*** Document excerpt Section Begins ***

CNUT File Transfer Error

Hello,

I’m trying to use CNUT to update some SMs and APs and keep getting the same error:

DeviceStatus=Status:-1;HOST:10.1.4.151;ESN:0XXXXXXXXXXX;Message:File Transfer Error: Connection, File Space or Permissions Error ( SITE= XXXXX)

I have tried using Passive FTP with the same results.

All these devices are in a remote location and I’m accessing them through an IPSec tunnel. I’m running CNUT on computer on a different subnet.

Computer (192.168.0.X) - SonicWall - IPSec Tunnel - Linux Box - IPSec Tunnel - IPSec Endpoint - APs and SMs (10.1.4.X)

As far as I know, the upgrade process is done using FTP and Telnet, so the APs and SMs not being able to contact the CNUT computer should not matter.

I can FTP, Telnet and browse into all devices without a problem.

Is CNUT doing something differently that can cause this problem when going through different routers and an IPSec tunnel?

Thanks for the help!

Are the units under heavy load?

I have 3 SMs and at least two of them I know are not under heavy load (or even any load at all) at the time I’m attemtping the upgrade. They might get some traffic but nothing major.

I sniffed the traffic being generated by CNUT whily trying the upgrade on the AP and I see a couple of things that caught my eye.

CNUT does a telnet session first and obtains MAC address, and Versions. It then opens a regular FTP session and does the following:

DELE BITMAP.SYS
BITMAP.SYS: is a directory
DELE FLST.SYS
FLST.SYS: is a directory
DELE APboot.bin
DELE Command Successful

The first two commands fail but the third one works. Then another FTP connection is opened, passive mode is enabled and CNUT starts uploading APboot.bin.

*** Document excerpt Section Ends ***

# Actions to take
**a)** Reproduce the CNUT forum thread from "I have tried" up to and including "for the help!", with no changes.
**b)** In the CNUT forum thread, which file does CNUT delete successfully during its FTP session?
**c)** Extend the CNUT forum thread, beginning right after its final sentence.
The items after the CNUT forum thread are separate material, unrelated to it.

*** Supplied material Section Begins ***

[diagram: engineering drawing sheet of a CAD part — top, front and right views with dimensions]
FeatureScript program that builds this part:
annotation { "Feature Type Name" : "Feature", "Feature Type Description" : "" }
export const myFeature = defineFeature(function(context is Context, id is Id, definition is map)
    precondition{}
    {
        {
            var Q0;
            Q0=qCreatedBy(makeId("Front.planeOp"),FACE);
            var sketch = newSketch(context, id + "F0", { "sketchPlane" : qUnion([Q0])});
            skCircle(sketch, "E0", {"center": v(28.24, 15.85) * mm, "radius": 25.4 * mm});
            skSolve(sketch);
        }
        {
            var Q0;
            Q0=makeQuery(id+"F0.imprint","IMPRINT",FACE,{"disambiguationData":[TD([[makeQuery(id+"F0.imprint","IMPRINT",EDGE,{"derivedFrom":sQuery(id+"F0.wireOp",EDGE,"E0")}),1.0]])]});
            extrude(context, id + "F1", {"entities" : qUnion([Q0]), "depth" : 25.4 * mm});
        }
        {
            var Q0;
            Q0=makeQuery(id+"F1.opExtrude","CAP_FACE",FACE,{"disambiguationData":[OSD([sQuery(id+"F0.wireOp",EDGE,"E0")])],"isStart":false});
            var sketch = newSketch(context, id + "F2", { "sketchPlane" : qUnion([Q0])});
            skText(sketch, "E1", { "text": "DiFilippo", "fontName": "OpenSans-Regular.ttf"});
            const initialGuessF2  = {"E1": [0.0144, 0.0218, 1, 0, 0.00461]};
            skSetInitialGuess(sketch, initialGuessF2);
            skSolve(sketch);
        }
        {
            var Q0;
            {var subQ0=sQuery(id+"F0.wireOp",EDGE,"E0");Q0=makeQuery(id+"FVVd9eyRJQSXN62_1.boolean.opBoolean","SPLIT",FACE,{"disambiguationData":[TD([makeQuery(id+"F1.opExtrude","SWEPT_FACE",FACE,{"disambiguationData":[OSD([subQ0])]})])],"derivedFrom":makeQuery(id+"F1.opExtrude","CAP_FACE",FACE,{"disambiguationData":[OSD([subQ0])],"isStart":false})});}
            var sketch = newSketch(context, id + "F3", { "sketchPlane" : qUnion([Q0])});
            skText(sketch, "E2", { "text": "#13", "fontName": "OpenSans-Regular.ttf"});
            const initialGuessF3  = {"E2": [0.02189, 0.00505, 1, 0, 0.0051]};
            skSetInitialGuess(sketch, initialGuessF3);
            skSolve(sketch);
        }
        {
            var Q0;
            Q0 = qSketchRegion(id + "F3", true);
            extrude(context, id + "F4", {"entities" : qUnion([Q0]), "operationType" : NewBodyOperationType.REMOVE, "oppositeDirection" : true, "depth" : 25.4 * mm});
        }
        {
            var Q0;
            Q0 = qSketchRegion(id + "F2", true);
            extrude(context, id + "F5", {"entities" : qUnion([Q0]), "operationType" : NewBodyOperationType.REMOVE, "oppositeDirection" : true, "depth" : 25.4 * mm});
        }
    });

*** Supplied material Section Ends ***

# Activity answers
**a)**
I have tried using Passive FTP with the same results.

All these devices are in a remote location and I’m accessing them through an IPSec tunnel. I’m running CNUT on computer on a different subnet.

Computer (192.168.0.X) - SonicWall - IPSec Tunnel - Linux Box - IPSec Tunnel - IPSec Endpoint - APs and SMs (10.1.4.X)

As far as I know, the upgrade process is done using FTP and Telnet, so the APs and SMs not being able to contact the CNUT computer should not matter.

I can FTP, Telnet and browse into all devices without a problem.

Is CNUT doing something differently that can cause this problem when going through different routers and an IPSec tunnel?

Thanks for the help!

**b)** APboot.bin

**c)**
I can see the FTP data being transferred and completed. But after the last TCP packet is acknowledged by the SM, I never see another packet to or from the AP’s IP.

Could it be that CNUT is timing out? Expecting the transfer to be done in less time than what it is actually taking? That wouldn’t make much sense.

If I FTP into the AP after the update failed, I can see the APboot.bin file on there with the correct size and today’s date and time.

Well it turns out that when I try to upload the SMboot.bin file to the SM using a regular FTP client, the connection is terminated after the same amount of bytes is transmitted every time. For the AP that number is 1,000 kbytes. For the SM it’s around 980kb. It’s strange, it always happens at the exact same place.

I’ve uploaded several files that add up to more than those amounts with no problem, so it’s not a space issue.

I have no clue what’s going on.

Try to reboot the unit prior the upgrade. Sometimes it can help. Let me know.

Thanks for the tip marwill, but that didn’t work.

I did one more test. If I telnet into the SM, and then FTP into my server and downlod the file INTO the SM, the file is transferred without any errors.

Problem is I don’t think I’d feel very comfortable doing the upgrade manually and want to use CNUT to reduce the chances of anything going wrong.

I might try setting up a TFTP server and doing the AP upgrade thing.

I tried using the autoupdate through a TFTP server and that didn’t work either. I was able to enable the Autoupdate mode on the AP and then I could see the SMs trying to get the files off the TFTP server only to have them timeout immediately:

Timeout error sending SMboot.bin from XX.XX.XX.XX, 0 bytes
Transmit error while sending to XX.XX.XX.XX : The connection is reset by remote side

Well I was finally able to update the SMs and the AP but I had to do the process manually. I now have them all up to 7.0.7 and FPGA 051104.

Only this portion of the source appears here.